After 3 months of development since the release of 0.1.0, 0.2.0 is much more complete. First and foremost, Quinn 0.2.0 is among the most conformant implementations of the latest QUIC draft (draft 17), according to the interoperability testing data maintained by implementers participating in the QUIC working group. It now supports:

  • Stateless retries
  • Explicit congestion notification (only Linux support so far -- contributions welcome!)
  • Connection migration

These features are currently being worked on:

  • 0-RTT data has largely been implemented but still needs tweaking of the API
  • HTTP 3 support has been started and is being worked on by our awesome contributor @stammw

We've worked to make Quinn even more modular. It consists of the quinn-proto crate, which contains deterministic protocol logic without touching any I/O APIs, and a quinn crate which leverages tokio to deliver a high-level asynchronous API. (Additionally, we maintain an experimental branch with async/await support.)

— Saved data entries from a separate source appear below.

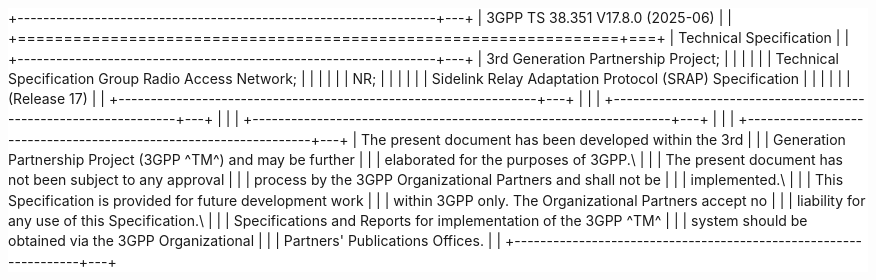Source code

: +-----------------------------------------------------------------+---+
| 3GPP TS 38.351 V17.8.0 (2025-06)                                |   |
+=================================================================+===+
| Technical Specification                                         |   |
+-----------------------------------------------------------------+---+
| 3rd Generation Partnership Project;                             |   |
|                                                                 |   |
| Technical Specification Group Radio Access Network;             |   |
|                                                                 |   |
| NR;                                                             |   |
|                                                                 |   |
| Sidelink Relay Adaptation Protocol (SRAP) Specification         |   |
|                                                                 |   |
| (Release 17)                                                    |   |
+-----------------------------------------------------------------+---+
|                                                                 |   |
+-----------------------------------------------------------------+---+
|                                                                 |   |
+-----------------------------------------------------------------+---+
|                                                                 |   |
+-----------------------------------------------------------------+---+
| The present document has been developed within the 3rd          |   |
| Generation Partnership Project (3GPP ^TM^) and may be further   |   |
| elaborated for the purposes of 3GPP.\                           |   |
| The present document has not been subject to any approval       |   |
| process by the 3GPP Organizational Partners and shall not be    |   |
| implemented.\                                                   |   |
| This Specification is provided for future development work      |   |
| within 3GPP only. The Organizational Partners accept no         |   |
| liability for any use of this Specification.\                   |   |
| Specifications and Reports for implementation of the 3GPP ^TM^  |   |
| system should be obtained via the 3GPP Organizational           |   |
| Partners\' Publications Offices.                                |   |
+-----------------------------------------------------------------+---+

We're also grateful for the work @imp, @est31, @psiphi75, and @kryptan have contributed to this release. While we don't always have large amounts of pre-defined good first issues setup due to the fast moving development, we're always happy to mentor new contributors, independent of their prior level of Rust experience!

Finally, we would like to thank the community for their support. To support this release, we've contributed work to libc, tokio, rustls and ring. We'd also like to call out @est31's new rcgen crate, which makes self-signed certificate support easier to use. Quinn would not be possible without the support of the Rust ecosystem.

We're excited to see what's coming for QUIC and Quinn in 2019.